Write Now! @ Aye Write!

I’m not a ‘morning’ person (some would argue that I’m not an afternoon or night person either) so I am relieved that my uni classes are timetabled later in the day. A slow start suits me best (my family know to stay well back until at least 9am) but I’d registered for the Write Now! Conference so I found myself on a train into Glasgow yesterday and Friday, long before it was safe for me to be near people.

It was well worth the effort of getting out of bed early. The conference was held in the Mitchell Library and was part of the Aye Write! Book Festival. The days were packed with guest speakers and by the end of the closing remarks, my bum was numb but my brain was buzzing. The blurb said. “The event is aimed at early career writers (folk like me) and scholars of all sorts and to allow attendees to share their research and creative output but also to foster a community of writers and researchers.

Did it do what it said on the tin? Yes! I certainly got my money’s worth out of the two days. An added bonus was getting the opportunity to meet up with the lovely Anne Glennie, a fellow writer I’ve met via Twitter.

The opening session was called ‘Publish and be Damned?’ and looked at the impact of digital publication and social media on the publishing industry. Scary stuff was aired about the global domination of cultural barbarians, Amazon and Google but it wasn’t all doom and gloom. Independent publishers like Cargo and new literary magazines like Octavius mean that the Scottish publishing scene has never been more exciting.

The first day was a Skills Day and I opted to go to the http://www.WRITER session run by Cat Dean. Despite technical hitches, Cat did a great job introducing our group to the wonders of WordPress.com and helped me get this new website up and running.

Over lunch (I passed on the diced dried veg in dirty dishwater aka Scotch Broth and nibbled at the dullest sandwiches I’ve seen at a buffet since 1978), there were readings from creative writing students from Strathclyde University and the talent showcased was intimidatingly good! Watch out for names like Iain Ferguson, Craig Lamont, Mary McDonough and Bryony Stocker.

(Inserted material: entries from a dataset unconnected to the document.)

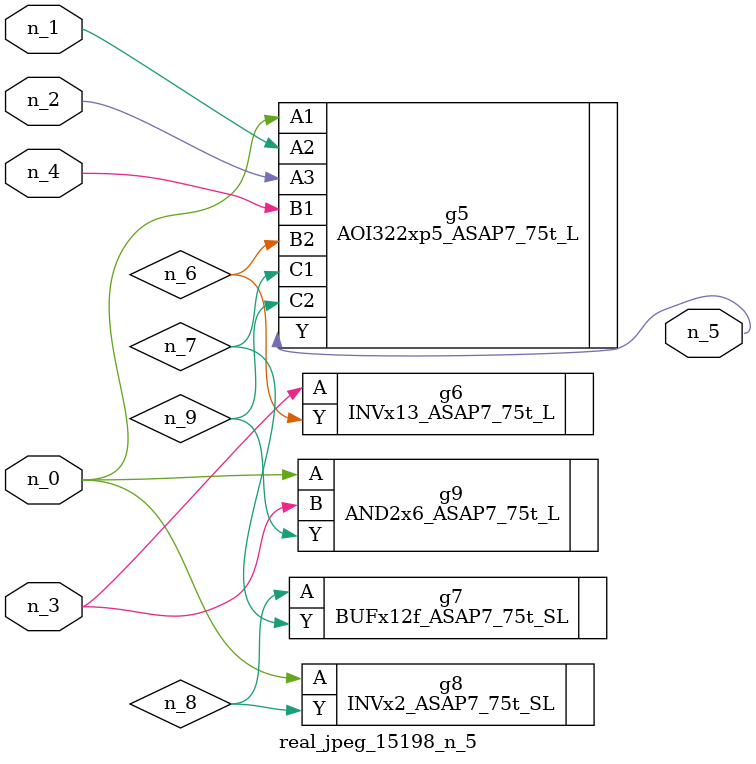
<source format=v>
module real_jpeg_15198_n_5 (n_4, n_0, n_1, n_2, n_3, n_5);

input n_4;
input n_0;
input n_1;
input n_2;
input n_3;

output n_5;

wire n_8;
wire n_6;
wire n_7;
wire n_9;

AOI322xp5_ASAP7_75t_L g5 ( 
.A1(n_0),
.A2(n_1),
.A3(n_2),
.B1(n_4),
.B2(n_6),
.C1(n_7),
.C2(n_9),
.Y(n_5)
);

INVx2_ASAP7_75t_SL g8 ( 
.A(n_0),
.Y(n_8)
);

AND2x6_ASAP7_75t_L g9 ( 
.A(n_0),
.B(n_3),
.Y(n_9)
);

INVx13_ASAP7_75t_L g6 ( 
.A(n_3),
.Y(n_6)
);

BUFx12f_ASAP7_75t_SL g7 ( 
.A(n_8),
.Y(n_7)
);


endmodule
</source>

But the highlight of Day One for me was undoubtedly the keynote address by Christopher Brookmyre. The award winning writer inspired and entertained the audience with his frank and funny account of his writing career. I was heartened by the fact that he wrote four novels before being published so there’s hope for me yet!

I finished the day by attending William McIlvanney’s event at Aye Write! with my best friend Veronica. Wow! He was an engaging mix of humour and humility about his phenomenal talent.We were almost moved to tears when he read out snippets of his latest work. The man is a living legend in Scottish literature!

Day Two was a series of panel discussions. My favourite ones were’ What Happens when Elephants Teach Zoology?’  and ‘Teaching Creative Writing’ about the pros and cons of a creative teaching programme. The key thing that all of the speakers agreed on was that you can’t teach creativity but you can nurture confidence in writers.  The conference round-up was a great finale and threw up questions such as, is Scotland a vibrant creative culture or a provincial backwater for writers?

I left the Mitchell library hungry but full of confidence that Scotland’s literary scene is vibrant and ready to face the future.